'
Of the Moors and the Gitanos we shall have occasion to say
something in the following chapter.
CHAPTER VI
THERE is no portion of the world so little known as Africa in
general; and perhaps of all Africa there is no corner with which
Europeans are so little acquainted as Barbary, which nevertheless
is only separated from the continent of Europe by a narrow strait
of four leagues across.
China itself has, for upwards of a century, ceased to be a land of
mystery to the civilised portion of the world; the enterprising
children of Loyola having wandered about it in every direction
making converts to their doctrine and discipline, whilst the
Russians possess better maps of its vast regions than of their own
country, and lately, owing to the persevering labour and searching
eye of my friend Hyacinth, Archimandrite of Saint John Nefsky, are
acquainted with the number of its military force to a man, and also
with the names and places of residence of its civil servants.
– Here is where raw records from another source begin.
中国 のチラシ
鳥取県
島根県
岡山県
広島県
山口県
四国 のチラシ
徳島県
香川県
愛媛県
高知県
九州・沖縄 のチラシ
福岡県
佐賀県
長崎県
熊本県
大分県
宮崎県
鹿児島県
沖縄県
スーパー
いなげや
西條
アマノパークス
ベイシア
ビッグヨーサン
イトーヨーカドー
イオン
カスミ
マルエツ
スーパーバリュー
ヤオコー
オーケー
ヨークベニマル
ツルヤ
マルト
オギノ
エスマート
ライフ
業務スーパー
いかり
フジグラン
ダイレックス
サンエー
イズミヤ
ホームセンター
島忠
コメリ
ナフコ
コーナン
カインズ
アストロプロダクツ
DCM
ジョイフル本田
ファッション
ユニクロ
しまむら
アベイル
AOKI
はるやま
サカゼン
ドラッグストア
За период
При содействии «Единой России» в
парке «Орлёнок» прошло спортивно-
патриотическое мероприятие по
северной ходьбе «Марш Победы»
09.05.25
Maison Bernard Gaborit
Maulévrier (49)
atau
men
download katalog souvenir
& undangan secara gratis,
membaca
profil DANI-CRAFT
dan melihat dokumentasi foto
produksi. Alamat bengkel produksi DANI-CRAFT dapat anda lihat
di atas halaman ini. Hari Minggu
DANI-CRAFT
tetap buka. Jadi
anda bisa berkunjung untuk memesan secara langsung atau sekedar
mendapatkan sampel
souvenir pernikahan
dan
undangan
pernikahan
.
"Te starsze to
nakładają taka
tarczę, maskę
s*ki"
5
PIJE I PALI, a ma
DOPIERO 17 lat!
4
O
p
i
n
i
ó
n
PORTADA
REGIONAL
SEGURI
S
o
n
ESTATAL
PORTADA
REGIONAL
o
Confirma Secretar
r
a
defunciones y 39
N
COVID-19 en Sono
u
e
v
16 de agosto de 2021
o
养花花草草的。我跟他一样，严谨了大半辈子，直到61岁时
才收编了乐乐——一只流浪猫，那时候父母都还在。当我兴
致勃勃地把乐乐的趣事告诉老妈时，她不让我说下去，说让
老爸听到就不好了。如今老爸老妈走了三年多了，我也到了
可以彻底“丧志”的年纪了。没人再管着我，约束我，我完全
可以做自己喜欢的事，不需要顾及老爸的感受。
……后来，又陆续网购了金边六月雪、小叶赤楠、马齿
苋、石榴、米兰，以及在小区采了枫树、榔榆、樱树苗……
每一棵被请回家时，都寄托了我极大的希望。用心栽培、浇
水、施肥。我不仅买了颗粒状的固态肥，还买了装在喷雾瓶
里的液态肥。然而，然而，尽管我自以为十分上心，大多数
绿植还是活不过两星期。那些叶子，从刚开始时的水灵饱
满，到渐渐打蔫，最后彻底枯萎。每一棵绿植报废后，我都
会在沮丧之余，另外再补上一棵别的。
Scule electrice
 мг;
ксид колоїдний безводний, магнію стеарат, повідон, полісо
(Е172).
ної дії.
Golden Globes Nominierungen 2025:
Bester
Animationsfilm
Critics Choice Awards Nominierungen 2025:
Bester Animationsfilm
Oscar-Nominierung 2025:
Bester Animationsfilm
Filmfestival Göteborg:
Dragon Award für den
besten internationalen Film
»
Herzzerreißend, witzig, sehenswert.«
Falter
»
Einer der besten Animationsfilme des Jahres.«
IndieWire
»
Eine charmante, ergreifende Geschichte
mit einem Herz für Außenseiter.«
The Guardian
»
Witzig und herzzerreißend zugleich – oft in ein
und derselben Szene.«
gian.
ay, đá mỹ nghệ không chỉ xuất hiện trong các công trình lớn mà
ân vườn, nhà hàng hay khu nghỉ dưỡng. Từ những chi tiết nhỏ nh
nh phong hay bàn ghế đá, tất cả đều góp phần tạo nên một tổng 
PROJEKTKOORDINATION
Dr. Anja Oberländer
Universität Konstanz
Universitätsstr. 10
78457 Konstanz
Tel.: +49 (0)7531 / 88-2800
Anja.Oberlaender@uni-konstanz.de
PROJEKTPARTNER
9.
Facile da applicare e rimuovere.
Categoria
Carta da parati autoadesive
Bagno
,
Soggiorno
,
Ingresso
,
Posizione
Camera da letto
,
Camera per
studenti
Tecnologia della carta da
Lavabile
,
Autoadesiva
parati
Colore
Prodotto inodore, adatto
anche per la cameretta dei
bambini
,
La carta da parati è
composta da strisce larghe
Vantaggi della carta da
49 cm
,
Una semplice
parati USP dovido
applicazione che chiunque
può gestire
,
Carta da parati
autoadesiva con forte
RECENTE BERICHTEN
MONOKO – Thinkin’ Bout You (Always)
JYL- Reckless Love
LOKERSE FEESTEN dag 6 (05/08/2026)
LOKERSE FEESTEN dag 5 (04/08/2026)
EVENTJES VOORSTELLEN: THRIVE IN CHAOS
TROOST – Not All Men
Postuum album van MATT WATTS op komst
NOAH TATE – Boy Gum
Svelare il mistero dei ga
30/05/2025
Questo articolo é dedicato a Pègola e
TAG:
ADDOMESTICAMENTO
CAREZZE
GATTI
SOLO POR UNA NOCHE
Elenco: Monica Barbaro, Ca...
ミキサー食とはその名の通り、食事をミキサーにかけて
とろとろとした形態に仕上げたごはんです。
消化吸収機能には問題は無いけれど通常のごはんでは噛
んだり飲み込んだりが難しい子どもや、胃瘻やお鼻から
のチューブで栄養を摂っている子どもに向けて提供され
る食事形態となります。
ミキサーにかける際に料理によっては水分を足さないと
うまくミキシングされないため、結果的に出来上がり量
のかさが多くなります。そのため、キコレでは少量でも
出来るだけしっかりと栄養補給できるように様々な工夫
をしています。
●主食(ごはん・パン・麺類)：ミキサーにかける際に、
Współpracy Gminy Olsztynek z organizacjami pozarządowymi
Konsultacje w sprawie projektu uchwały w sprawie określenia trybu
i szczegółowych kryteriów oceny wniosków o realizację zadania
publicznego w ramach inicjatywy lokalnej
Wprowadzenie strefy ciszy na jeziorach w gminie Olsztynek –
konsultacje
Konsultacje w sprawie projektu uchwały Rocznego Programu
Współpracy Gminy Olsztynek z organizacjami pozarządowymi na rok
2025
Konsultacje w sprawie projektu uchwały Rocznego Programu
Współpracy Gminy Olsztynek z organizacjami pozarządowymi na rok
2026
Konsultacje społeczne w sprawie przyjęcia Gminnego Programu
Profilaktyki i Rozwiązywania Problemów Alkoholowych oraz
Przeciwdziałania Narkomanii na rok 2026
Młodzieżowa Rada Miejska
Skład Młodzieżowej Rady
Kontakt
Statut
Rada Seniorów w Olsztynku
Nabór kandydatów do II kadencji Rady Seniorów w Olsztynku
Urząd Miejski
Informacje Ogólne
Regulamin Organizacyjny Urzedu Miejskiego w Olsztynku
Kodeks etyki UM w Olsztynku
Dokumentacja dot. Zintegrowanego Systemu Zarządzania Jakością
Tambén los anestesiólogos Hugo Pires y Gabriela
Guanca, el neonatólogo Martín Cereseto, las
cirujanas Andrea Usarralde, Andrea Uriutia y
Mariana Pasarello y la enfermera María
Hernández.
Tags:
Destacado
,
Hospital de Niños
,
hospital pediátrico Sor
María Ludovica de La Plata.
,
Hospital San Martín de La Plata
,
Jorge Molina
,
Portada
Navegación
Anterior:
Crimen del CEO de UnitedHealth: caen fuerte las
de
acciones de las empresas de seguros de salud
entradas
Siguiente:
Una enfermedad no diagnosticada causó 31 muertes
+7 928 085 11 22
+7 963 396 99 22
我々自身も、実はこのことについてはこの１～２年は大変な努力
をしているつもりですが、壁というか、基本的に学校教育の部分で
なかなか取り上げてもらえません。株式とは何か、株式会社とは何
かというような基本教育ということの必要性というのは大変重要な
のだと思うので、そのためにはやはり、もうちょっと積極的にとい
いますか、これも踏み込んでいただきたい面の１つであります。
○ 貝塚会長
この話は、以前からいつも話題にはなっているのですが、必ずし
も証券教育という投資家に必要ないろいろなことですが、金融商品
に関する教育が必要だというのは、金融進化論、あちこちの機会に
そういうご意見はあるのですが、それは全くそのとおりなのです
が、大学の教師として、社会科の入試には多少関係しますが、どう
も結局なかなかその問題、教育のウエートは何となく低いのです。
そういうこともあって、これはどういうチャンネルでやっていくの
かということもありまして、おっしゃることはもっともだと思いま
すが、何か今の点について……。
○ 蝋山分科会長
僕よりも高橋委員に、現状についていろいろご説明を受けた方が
Yet
who possesses a map of Fez and Morocco, or would venture to form a
conjecture as to how many fiery horsemen Abderrahman, the mulatto
emperor, could lead to the field, were his sandy dominions
threatened by the Nazarene? Yet Fez is scarcely two hundred
leagues distant from Madrid, whilst Maraks, the other great city of
the Moors, and which also has given its name to an empire, is
scarcely farther removed from Paris, the capital of civilisation:
in a word, we scarcely know anything of Barbary, the scanty
information which we possess being confined to a few towns on the
sea-coast; the zeal of the Jesuit himself being insufficient to
induce him to confront the perils of the interior, in the hopeless
endeavour of making one single proselyte from amongst the wildest
fanatics of the creed of the Prophet Camel-driver.